• _Instructions for the task_: Could you rewrite the lines of all the items below as a numbered list, skipping any blank lines and leaving the pictures out of your answer?

Stored data entries:
┌────────

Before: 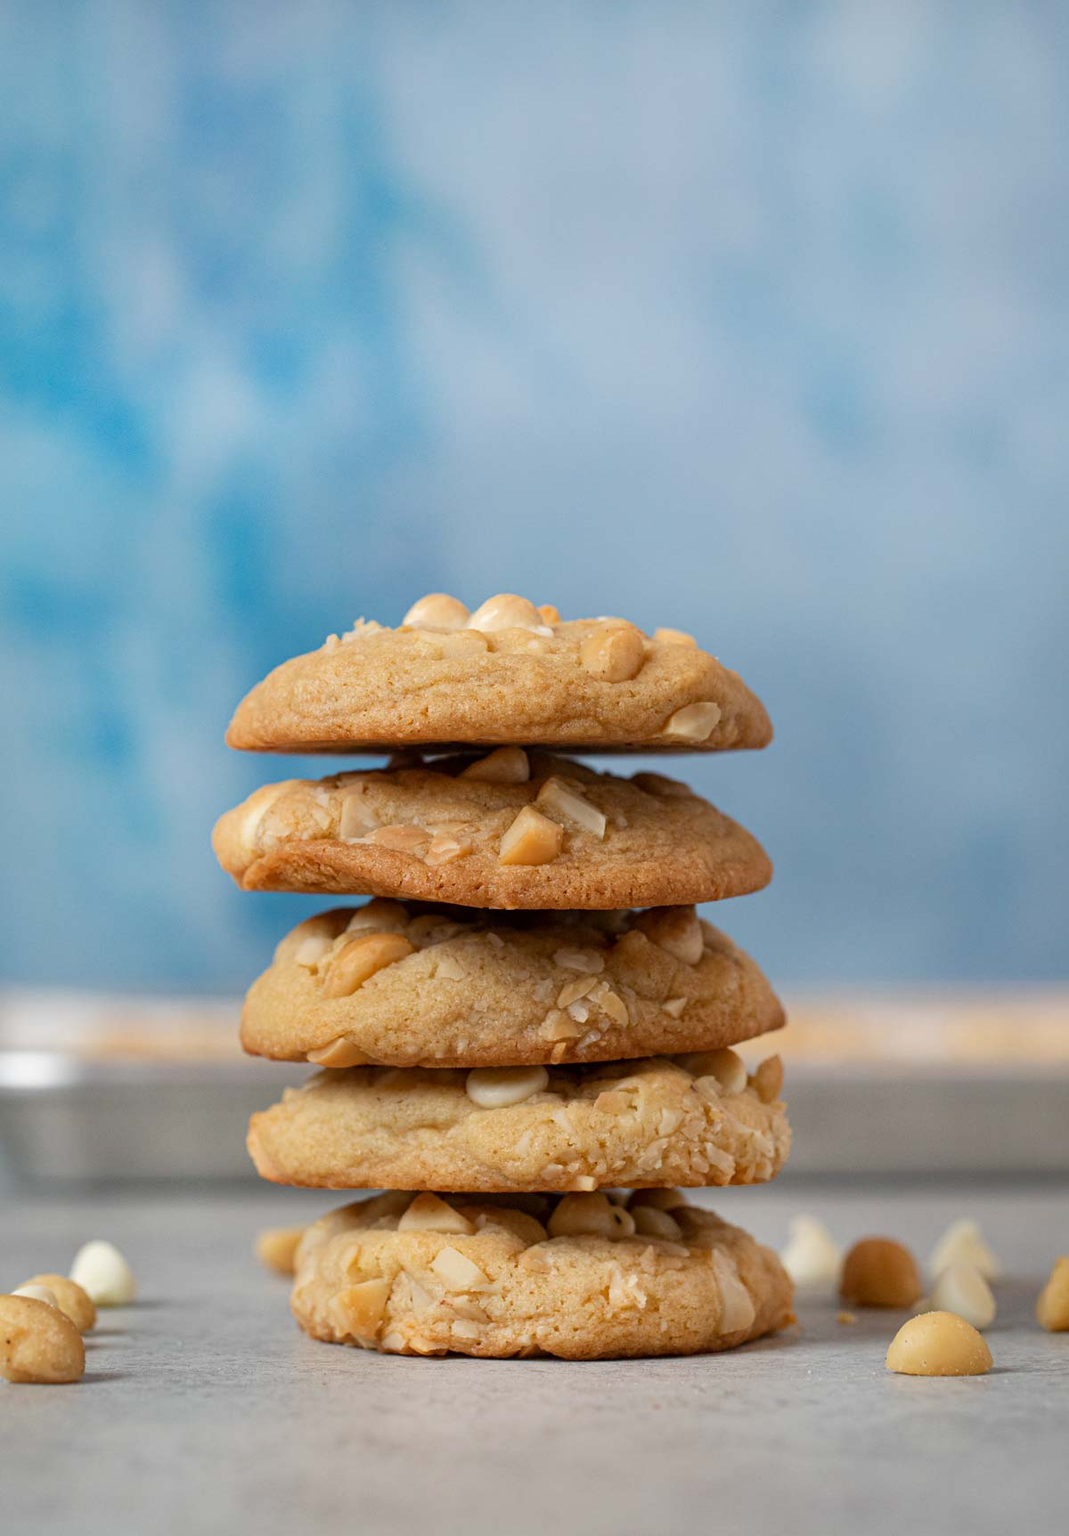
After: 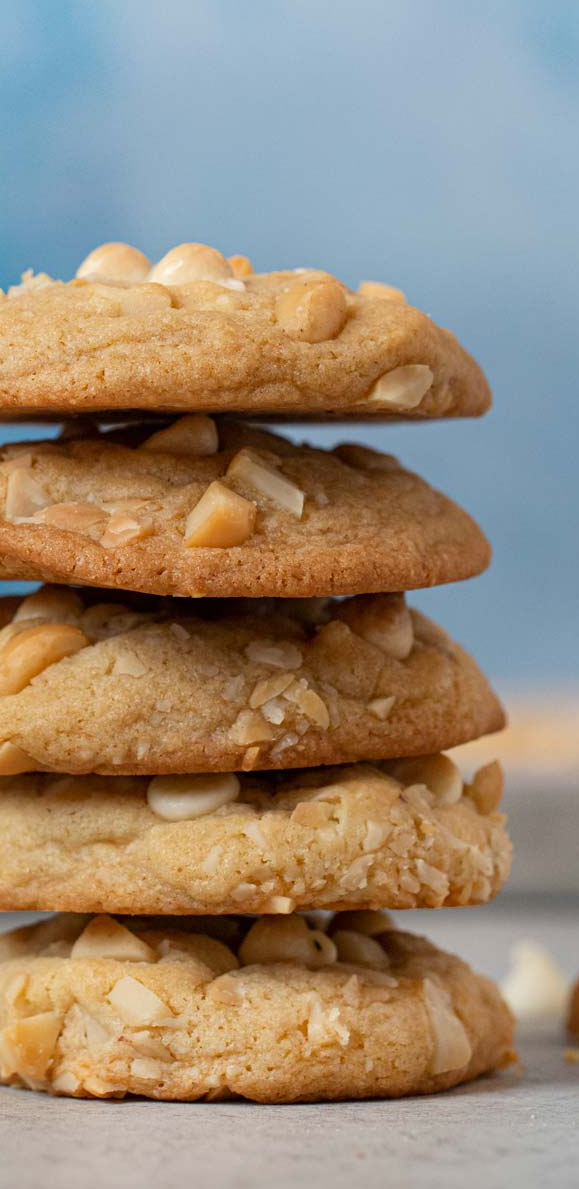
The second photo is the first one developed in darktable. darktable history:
crop: left 31.416%, top 24.63%, right 20.323%, bottom 6.43%
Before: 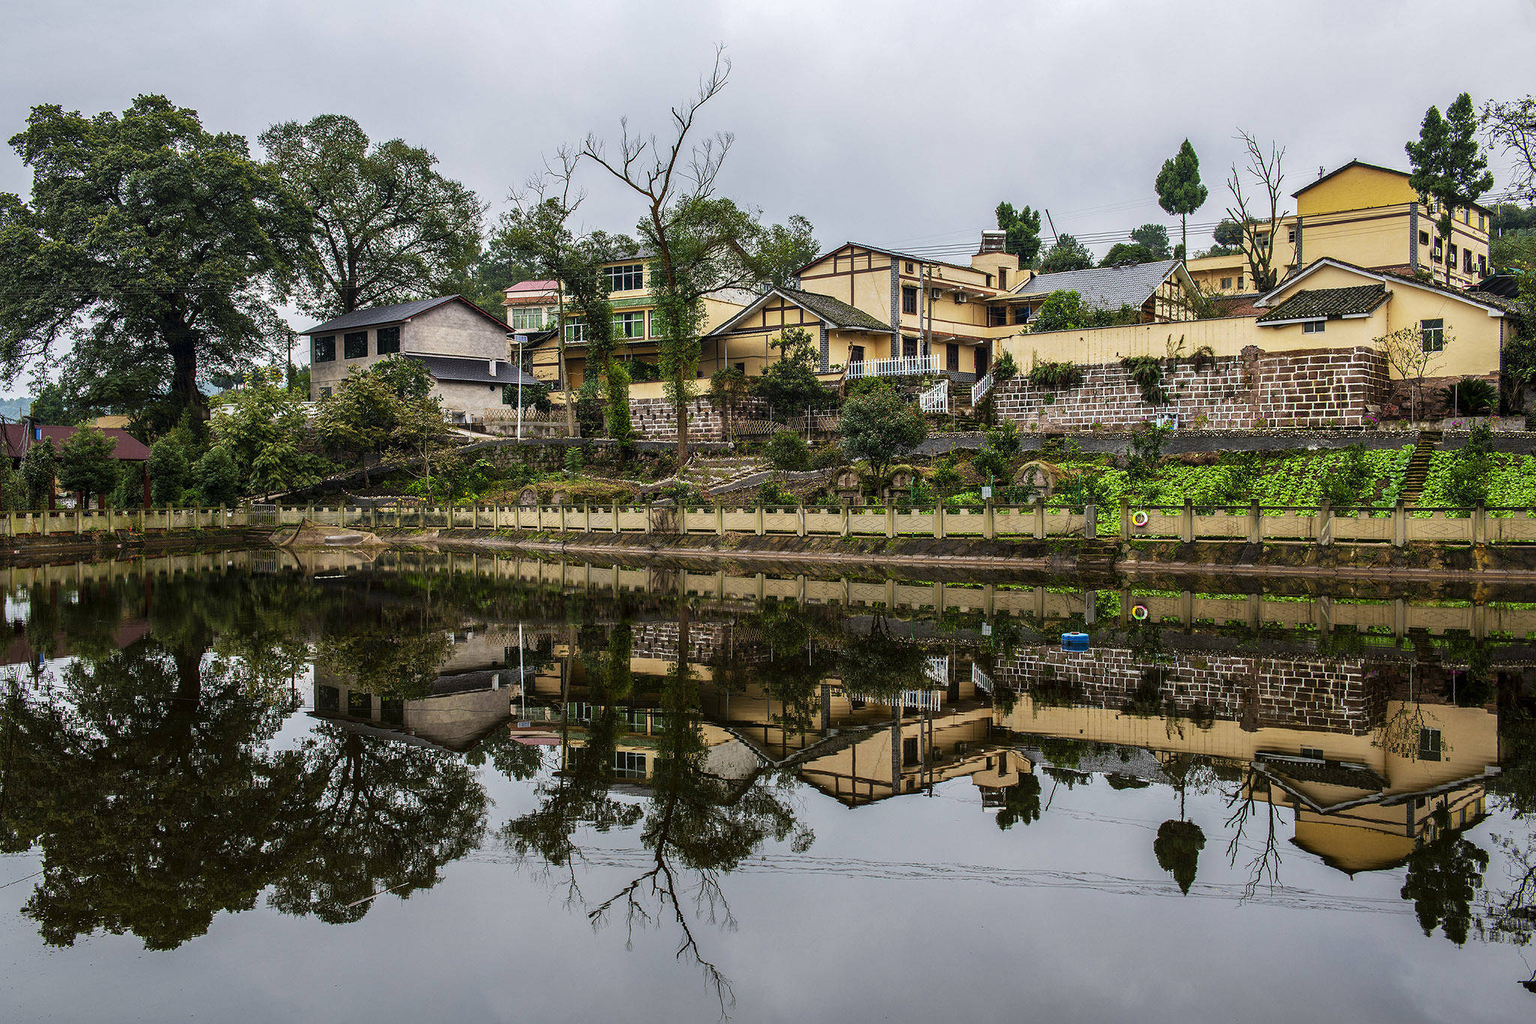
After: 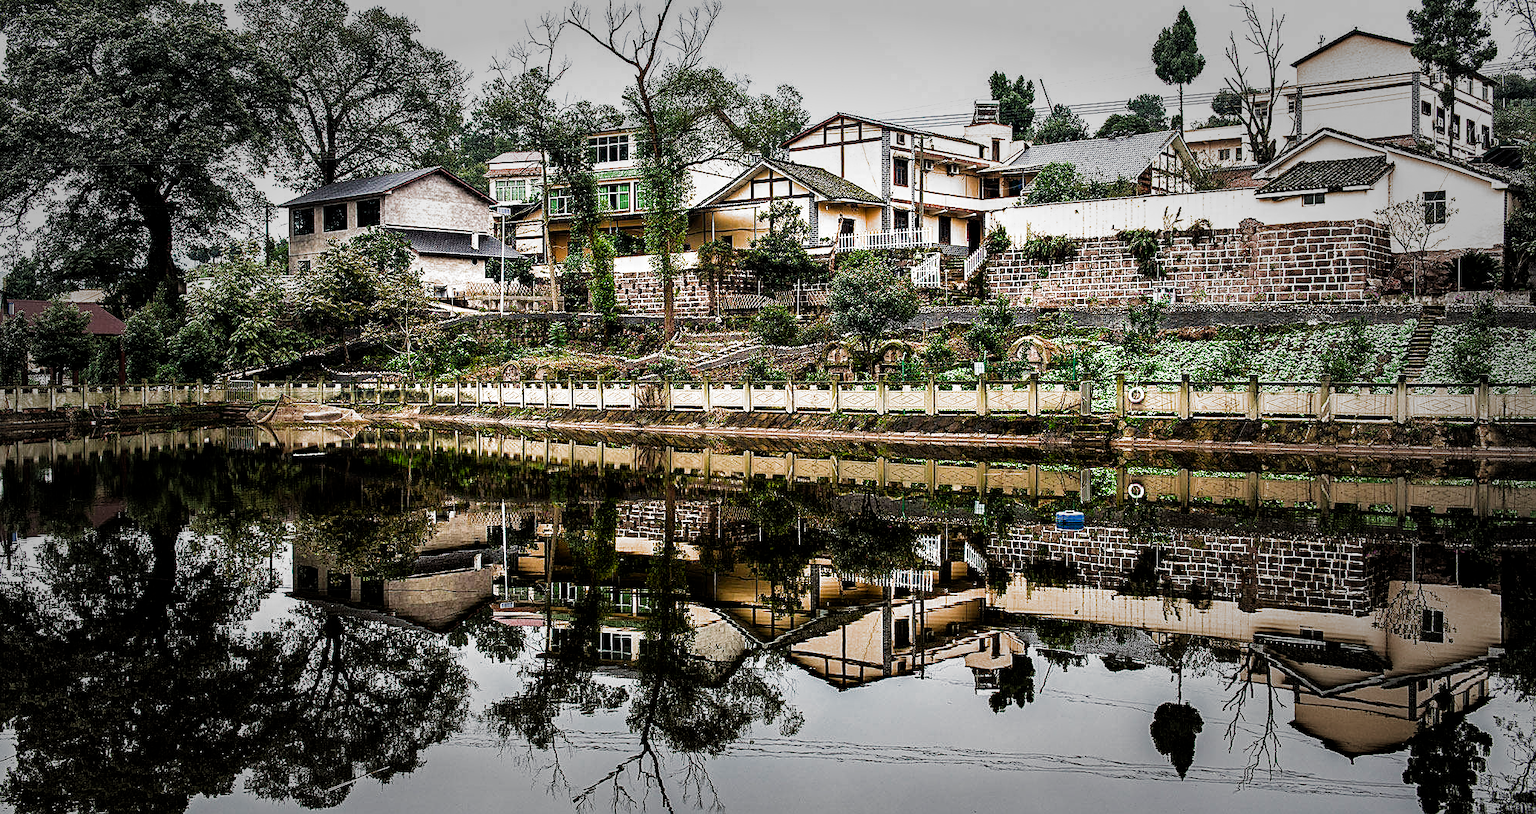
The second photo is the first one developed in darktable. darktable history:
crop and rotate: left 1.828%, top 12.913%, right 0.269%, bottom 9.142%
sharpen: on, module defaults
filmic rgb: black relative exposure -8.25 EV, white relative exposure 2.2 EV, target white luminance 99.988%, hardness 7.19, latitude 74.28%, contrast 1.321, highlights saturation mix -1.89%, shadows ↔ highlights balance 30.2%, add noise in highlights 0, color science v3 (2019), use custom middle-gray values true, contrast in highlights soft
tone equalizer: edges refinement/feathering 500, mask exposure compensation -1.57 EV, preserve details no
exposure: exposure 0.656 EV, compensate exposure bias true, compensate highlight preservation false
vignetting: fall-off start 48.3%, automatic ratio true, width/height ratio 1.297, unbound false
haze removal: strength 0.297, distance 0.252, compatibility mode true, adaptive false
color balance rgb: perceptual saturation grading › global saturation -4.091%, global vibrance 28.393%
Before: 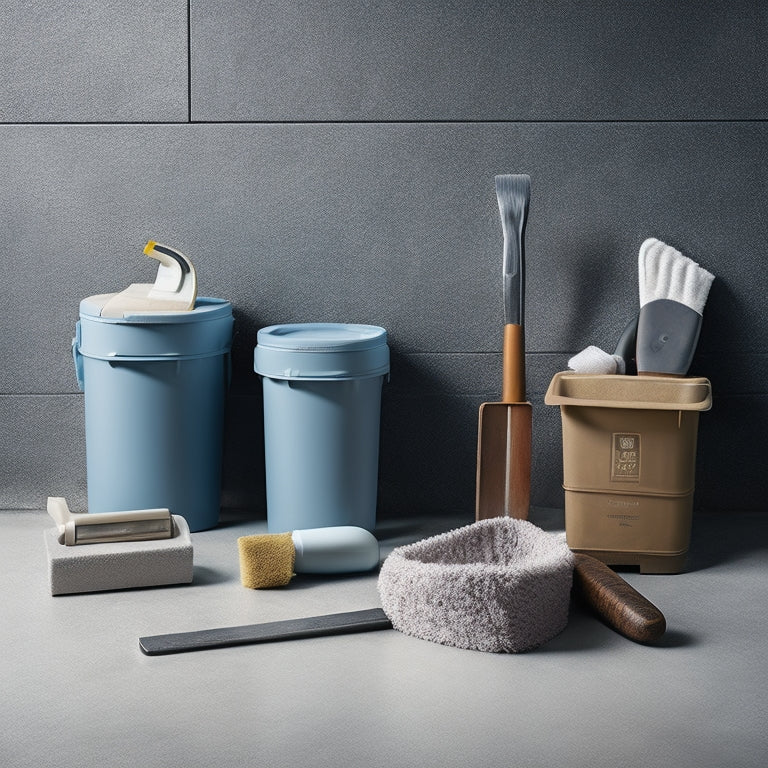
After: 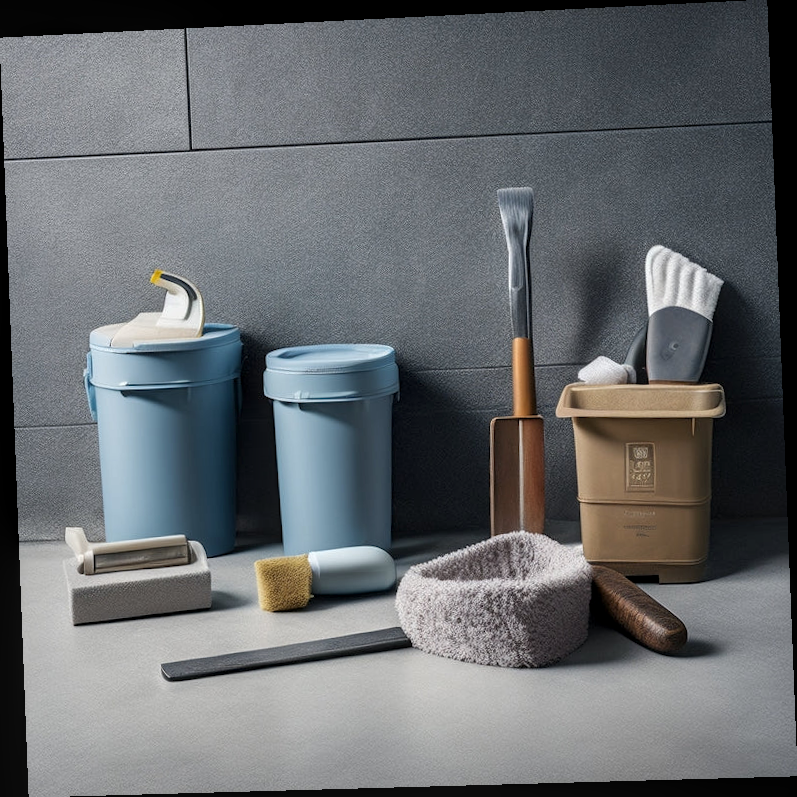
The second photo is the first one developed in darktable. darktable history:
local contrast: on, module defaults
rotate and perspective: rotation -2.22°, lens shift (horizontal) -0.022, automatic cropping off
shadows and highlights: radius 125.46, shadows 21.19, highlights -21.19, low approximation 0.01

└────────

• _Result_:
1. Before: 
2. After: 
3. The second photo is the first one developed in darktable. darktable history:
4. crop: left 31.416%, top 24.63%, right 20.323%, bottom 6.43%
5. Before: 
6. After: 
7. The second photo is the first one developed in darktable. darktable history:
8. crop and rotate: left 1.828%, top 12.913%, right 0.269%, bottom 9.142%
9. sharpen: on, module defaults
10. filmic rgb: black relative exposure -8.25 EV, white relative exposure 2.2 EV, target white luminance 99.988%, hardness 7.19, latitude 74.28%, contrast 1.321, highlights saturation mix -1.89%, shadows ↔ highlights balance 30.2%, add noise in highlights 0, color science v3 (2019), use custom middle-gray values true, contrast in highlights soft
11. tone equalizer: edges refinement/feathering 500, mask exposure compensation -1.57 EV, preserve details no
12. exposure: exposure 0.656 EV, compensate exposure bias true, compensate highlight preservation false
13. vignetting: fall-off start 48.3%, automatic ratio true, width/height ratio 1.297, unbound false
14. haze removal: strength 0.297, distance 0.252, compatibility mode true, adaptive false
15. color balance rgb: perceptual saturation grading › global saturation -4.091%, global vibrance 28.393%
16. Before: 
17. After: 
18. The second photo is the first one developed in darktable. darktable history:
19. local contrast: on, module defaults
20. rotate and perspective: rotation -2.22°, lens shift (horizontal) -0.022, automatic cropping off
21. shadows and highlights: radius 125.46, shadows 21.19, highlights -21.19, low approximation 0.01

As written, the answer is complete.